EPA “misses the moment” to address mounting factory farm pollution crisis

Iowa - Today, the Environmental Protection Agency (EPA) denied a 2017 petition submitted by Iowa Citizens for Community Improvement, Food & Water Watch and dozens of co-petitioners, urging EPA to strengthen its factory farm water pollution regulations under the Clean Water Act. EPA’s decision to reject these needed reforms came in response to a lawsuit for unreasonable delay in answering the petition. Instead, EPA has announced that it will form a Federal Advisory Committee subcommittee to study the CAFO pollution problem and make recommendations for the agency. This lengthy process, expected to begin in 2024 and last 12-18 months, means the Biden administration may miss the opportunity to strengthen its factory farm regulations.

Members of Iowa Citizens for Community Improvement support Clean Water Act (CWA) permits because they would create:

  • Tougher operating standards. CWA permits have fixed five-year plans. That means they’re subject to being reviewed, updated or terminated on a regular basis.  We don’t have anything like that right now in Iowa.  Factory farms are essentially free to operate as they please, with little oversight by state regulators.

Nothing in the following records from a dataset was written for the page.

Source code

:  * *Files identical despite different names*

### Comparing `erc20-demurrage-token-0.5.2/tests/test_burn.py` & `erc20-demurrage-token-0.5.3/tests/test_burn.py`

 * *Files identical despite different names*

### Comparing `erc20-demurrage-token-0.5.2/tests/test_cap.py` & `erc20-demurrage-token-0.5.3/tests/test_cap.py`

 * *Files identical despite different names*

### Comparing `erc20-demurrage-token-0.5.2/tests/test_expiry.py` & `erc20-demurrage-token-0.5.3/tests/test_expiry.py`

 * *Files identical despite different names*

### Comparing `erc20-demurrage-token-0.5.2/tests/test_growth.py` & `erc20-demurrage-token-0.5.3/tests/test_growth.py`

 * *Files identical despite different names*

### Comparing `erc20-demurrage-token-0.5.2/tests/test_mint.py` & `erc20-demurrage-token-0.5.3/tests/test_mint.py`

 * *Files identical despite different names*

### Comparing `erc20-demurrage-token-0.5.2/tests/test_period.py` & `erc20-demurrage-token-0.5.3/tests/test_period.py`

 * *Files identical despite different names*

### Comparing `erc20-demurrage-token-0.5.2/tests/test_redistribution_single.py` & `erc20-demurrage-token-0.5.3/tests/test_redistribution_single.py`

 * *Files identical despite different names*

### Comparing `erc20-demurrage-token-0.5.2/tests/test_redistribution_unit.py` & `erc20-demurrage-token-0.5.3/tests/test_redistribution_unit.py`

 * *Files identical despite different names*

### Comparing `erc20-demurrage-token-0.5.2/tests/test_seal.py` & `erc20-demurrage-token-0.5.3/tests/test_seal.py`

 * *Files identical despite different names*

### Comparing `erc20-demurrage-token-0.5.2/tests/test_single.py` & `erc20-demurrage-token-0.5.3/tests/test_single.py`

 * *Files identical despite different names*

  • Tougher fines and penalties for environmental violations.  State law currently caps penalties at $5,000 per day per violation.  Under the Clean Water Act, penalties could be up to $37,500 per day per violation.  We need much higher fines, paired with tough enforcement measures, especially for repeat offenders.

"When raising our three sons, we lived across the road from the beach and we swam there many summers with our kids.  Unfortunately, swimming there these days is not a safe option for my grandchildren," said Julie Duhn an Iowa CCI member from Hardin County. “The beach at Lower Pine Lake has been on the ‘Swimming not Recommended’ list every single week since the beginning of testing this summer. We need EPA to quit dragging its feet and actually do something to protect our water from corporate polluters.”

There are more than 10,000 factory farms in Iowa that create over 22 billion gallons of toxic liquid manure each year. This manure is dumped untreated across the state, eventually running off into our waterways. Iowa has over 750 polluted waterways across the state – more than triple the number there were 20 years ago.

Iowa CCI members are committed to tackling the water quality crisis at the local, state, and federal level until there are headlines that read “EPA gets serious about water quality”.